Would you please state how many lines in the entries contain the word "analysis"? Only the number should be given.
━━ Listed entries ━━
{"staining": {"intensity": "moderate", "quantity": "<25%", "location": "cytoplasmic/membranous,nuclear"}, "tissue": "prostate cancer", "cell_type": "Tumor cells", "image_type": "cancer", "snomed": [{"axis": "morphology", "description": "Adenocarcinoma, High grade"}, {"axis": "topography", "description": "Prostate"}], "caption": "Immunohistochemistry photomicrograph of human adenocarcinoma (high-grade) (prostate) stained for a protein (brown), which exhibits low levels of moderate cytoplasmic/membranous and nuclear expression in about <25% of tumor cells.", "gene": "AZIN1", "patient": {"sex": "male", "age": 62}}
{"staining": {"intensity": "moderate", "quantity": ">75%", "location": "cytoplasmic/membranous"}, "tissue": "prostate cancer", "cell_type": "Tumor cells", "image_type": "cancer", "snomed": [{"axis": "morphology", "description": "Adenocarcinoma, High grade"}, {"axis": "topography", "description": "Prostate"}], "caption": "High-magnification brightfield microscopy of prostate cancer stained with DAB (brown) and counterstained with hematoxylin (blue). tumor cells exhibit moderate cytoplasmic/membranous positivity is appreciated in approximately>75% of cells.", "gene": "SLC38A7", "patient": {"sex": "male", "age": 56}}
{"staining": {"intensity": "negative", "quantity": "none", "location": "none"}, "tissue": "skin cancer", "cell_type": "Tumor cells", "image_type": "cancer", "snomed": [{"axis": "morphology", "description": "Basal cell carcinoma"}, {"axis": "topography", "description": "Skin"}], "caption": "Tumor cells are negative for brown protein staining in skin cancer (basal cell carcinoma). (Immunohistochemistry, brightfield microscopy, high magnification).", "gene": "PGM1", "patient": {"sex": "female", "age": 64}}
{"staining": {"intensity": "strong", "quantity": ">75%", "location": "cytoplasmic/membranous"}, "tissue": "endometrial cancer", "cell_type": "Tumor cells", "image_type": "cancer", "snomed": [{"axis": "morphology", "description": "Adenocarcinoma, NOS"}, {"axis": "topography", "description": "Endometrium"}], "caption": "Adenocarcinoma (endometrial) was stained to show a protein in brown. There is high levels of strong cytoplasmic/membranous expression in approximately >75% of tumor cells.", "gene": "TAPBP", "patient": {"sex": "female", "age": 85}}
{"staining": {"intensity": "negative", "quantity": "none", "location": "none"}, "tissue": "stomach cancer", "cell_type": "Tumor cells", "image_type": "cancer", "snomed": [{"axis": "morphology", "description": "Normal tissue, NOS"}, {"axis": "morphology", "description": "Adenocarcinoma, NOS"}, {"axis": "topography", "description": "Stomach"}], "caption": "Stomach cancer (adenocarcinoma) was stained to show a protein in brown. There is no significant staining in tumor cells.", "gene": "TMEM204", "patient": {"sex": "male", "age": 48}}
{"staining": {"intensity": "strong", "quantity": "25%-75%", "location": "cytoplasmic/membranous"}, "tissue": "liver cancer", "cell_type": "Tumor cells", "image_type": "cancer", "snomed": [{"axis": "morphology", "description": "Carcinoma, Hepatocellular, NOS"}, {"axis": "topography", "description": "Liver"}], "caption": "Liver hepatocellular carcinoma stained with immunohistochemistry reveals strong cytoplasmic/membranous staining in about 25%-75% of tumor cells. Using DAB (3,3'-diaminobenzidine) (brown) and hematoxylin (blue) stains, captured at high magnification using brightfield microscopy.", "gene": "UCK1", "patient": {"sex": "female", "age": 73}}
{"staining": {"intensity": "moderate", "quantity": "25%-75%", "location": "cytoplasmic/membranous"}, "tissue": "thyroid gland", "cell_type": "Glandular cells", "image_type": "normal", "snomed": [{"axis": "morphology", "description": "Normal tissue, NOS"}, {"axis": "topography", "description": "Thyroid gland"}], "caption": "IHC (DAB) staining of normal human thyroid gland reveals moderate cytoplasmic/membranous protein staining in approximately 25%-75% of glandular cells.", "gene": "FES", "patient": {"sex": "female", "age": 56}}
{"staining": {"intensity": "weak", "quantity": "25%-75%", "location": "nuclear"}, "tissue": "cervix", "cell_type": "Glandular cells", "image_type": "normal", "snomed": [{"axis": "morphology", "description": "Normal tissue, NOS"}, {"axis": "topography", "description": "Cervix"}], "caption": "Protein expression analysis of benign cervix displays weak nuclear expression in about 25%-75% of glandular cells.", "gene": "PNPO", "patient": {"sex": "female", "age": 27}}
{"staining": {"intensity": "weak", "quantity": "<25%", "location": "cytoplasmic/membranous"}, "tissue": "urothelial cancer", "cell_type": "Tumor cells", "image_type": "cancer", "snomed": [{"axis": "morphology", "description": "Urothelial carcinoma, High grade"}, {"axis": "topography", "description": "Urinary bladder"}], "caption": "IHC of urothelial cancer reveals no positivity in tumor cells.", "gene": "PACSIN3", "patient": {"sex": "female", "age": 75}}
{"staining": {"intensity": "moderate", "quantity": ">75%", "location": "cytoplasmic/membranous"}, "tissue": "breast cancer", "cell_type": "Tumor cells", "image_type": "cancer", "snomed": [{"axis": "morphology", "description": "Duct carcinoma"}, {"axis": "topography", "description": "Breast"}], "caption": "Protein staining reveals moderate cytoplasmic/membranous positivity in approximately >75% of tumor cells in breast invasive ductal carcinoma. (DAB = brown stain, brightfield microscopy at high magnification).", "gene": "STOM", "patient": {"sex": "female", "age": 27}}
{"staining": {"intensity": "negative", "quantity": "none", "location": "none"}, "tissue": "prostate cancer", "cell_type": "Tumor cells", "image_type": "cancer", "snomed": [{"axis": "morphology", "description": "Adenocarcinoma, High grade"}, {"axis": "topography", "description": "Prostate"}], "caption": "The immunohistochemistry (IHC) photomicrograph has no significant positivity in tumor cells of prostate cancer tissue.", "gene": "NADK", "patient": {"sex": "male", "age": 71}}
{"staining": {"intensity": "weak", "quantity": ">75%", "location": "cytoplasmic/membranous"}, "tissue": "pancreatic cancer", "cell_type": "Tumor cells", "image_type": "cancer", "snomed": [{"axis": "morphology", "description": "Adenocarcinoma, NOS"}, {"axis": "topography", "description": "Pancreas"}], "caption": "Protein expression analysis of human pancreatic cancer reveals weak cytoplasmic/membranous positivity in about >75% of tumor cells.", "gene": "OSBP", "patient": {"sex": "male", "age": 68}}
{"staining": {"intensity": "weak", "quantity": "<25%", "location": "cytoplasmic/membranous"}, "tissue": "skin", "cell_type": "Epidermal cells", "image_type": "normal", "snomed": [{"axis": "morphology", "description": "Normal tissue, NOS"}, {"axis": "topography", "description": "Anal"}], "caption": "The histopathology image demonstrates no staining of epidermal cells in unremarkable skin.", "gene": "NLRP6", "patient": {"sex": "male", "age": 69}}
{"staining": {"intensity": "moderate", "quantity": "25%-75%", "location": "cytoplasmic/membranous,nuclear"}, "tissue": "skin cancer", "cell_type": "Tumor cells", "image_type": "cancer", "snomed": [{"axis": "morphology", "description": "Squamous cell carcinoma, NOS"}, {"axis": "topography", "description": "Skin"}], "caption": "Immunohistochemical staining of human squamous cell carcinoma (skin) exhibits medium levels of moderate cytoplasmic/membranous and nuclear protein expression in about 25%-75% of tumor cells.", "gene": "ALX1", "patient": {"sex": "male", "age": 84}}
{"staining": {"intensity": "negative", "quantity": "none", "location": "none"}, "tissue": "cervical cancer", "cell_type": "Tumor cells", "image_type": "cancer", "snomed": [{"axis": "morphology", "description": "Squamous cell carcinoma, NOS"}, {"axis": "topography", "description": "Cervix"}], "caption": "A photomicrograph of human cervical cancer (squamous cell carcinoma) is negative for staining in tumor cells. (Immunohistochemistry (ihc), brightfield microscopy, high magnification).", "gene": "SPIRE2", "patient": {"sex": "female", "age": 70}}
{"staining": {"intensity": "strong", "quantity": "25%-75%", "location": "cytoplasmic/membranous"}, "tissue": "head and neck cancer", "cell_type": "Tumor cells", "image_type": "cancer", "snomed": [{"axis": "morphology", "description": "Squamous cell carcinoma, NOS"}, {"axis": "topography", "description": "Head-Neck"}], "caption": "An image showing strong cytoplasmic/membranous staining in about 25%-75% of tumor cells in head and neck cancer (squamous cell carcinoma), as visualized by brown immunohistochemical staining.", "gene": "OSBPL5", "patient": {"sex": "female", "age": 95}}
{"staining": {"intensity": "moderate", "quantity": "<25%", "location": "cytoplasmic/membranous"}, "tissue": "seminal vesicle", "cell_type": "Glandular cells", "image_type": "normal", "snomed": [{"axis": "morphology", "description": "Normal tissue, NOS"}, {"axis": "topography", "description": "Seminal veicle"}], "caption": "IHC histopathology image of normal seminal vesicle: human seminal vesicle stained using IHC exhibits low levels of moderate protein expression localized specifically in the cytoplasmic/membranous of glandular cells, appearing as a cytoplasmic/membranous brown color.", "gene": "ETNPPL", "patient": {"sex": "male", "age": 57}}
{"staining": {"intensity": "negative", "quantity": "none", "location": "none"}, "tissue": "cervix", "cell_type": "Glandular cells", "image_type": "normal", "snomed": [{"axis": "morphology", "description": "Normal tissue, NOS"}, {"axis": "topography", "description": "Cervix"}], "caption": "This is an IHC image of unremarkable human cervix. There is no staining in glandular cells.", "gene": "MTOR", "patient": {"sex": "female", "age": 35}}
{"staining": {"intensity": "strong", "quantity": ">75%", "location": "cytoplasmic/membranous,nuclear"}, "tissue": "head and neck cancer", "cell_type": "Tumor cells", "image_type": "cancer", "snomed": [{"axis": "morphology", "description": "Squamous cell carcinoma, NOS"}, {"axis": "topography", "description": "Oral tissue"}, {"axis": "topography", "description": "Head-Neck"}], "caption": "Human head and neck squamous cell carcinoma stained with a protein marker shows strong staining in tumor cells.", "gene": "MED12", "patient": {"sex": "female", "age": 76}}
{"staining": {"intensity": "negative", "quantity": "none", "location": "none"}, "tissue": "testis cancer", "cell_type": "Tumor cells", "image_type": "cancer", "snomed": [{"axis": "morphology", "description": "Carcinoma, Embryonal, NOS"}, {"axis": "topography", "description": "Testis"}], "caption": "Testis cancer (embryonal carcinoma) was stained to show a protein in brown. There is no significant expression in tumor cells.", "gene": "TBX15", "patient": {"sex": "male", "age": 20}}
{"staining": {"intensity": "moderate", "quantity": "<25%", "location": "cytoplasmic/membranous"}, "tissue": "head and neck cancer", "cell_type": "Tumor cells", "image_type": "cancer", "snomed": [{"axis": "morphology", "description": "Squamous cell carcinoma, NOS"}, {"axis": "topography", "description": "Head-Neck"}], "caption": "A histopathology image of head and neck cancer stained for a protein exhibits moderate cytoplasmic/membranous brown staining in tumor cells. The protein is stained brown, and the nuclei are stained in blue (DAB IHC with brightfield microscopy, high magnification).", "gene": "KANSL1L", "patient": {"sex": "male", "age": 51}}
━━━
Reply to the task:
2